Exercise directions: Give the number of lines in the records below that include "Critical". Reply with that number alone.

Data provided:
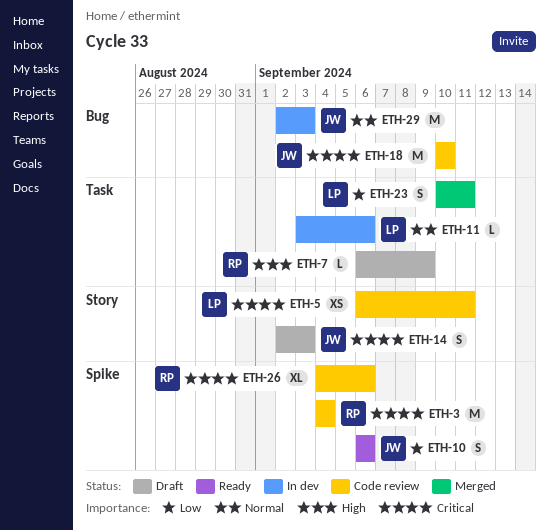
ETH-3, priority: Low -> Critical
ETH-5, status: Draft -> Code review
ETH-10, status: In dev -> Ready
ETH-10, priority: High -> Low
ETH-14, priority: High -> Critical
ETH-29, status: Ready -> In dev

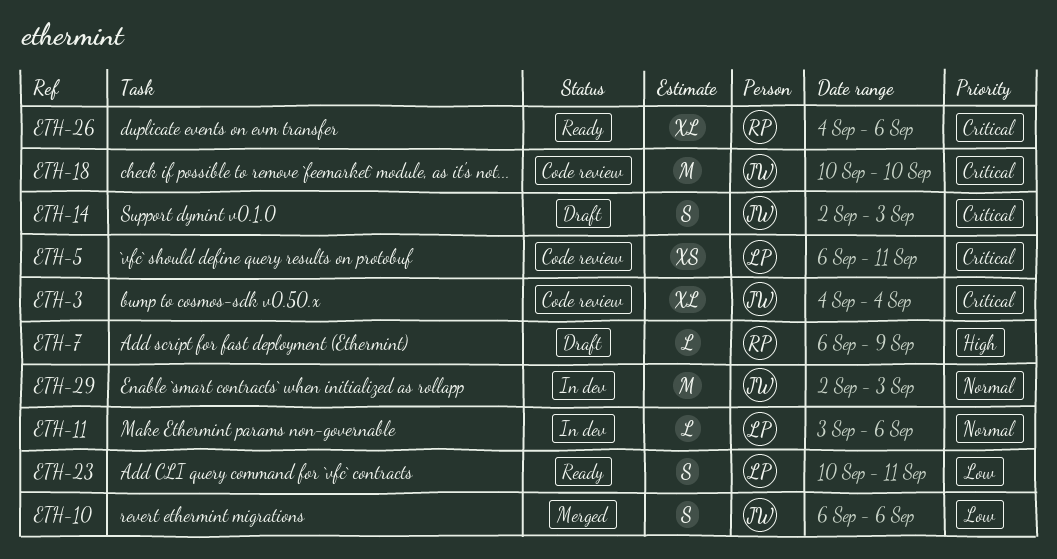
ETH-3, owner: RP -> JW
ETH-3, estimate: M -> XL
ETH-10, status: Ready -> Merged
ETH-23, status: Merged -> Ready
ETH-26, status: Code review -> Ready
...
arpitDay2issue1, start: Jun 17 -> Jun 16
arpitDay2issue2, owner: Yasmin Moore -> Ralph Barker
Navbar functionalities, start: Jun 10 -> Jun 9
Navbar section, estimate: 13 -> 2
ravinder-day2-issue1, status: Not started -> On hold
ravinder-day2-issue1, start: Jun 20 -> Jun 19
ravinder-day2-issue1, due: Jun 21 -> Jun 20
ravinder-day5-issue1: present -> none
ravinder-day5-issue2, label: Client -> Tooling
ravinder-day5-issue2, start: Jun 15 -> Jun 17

Reply to the task: 2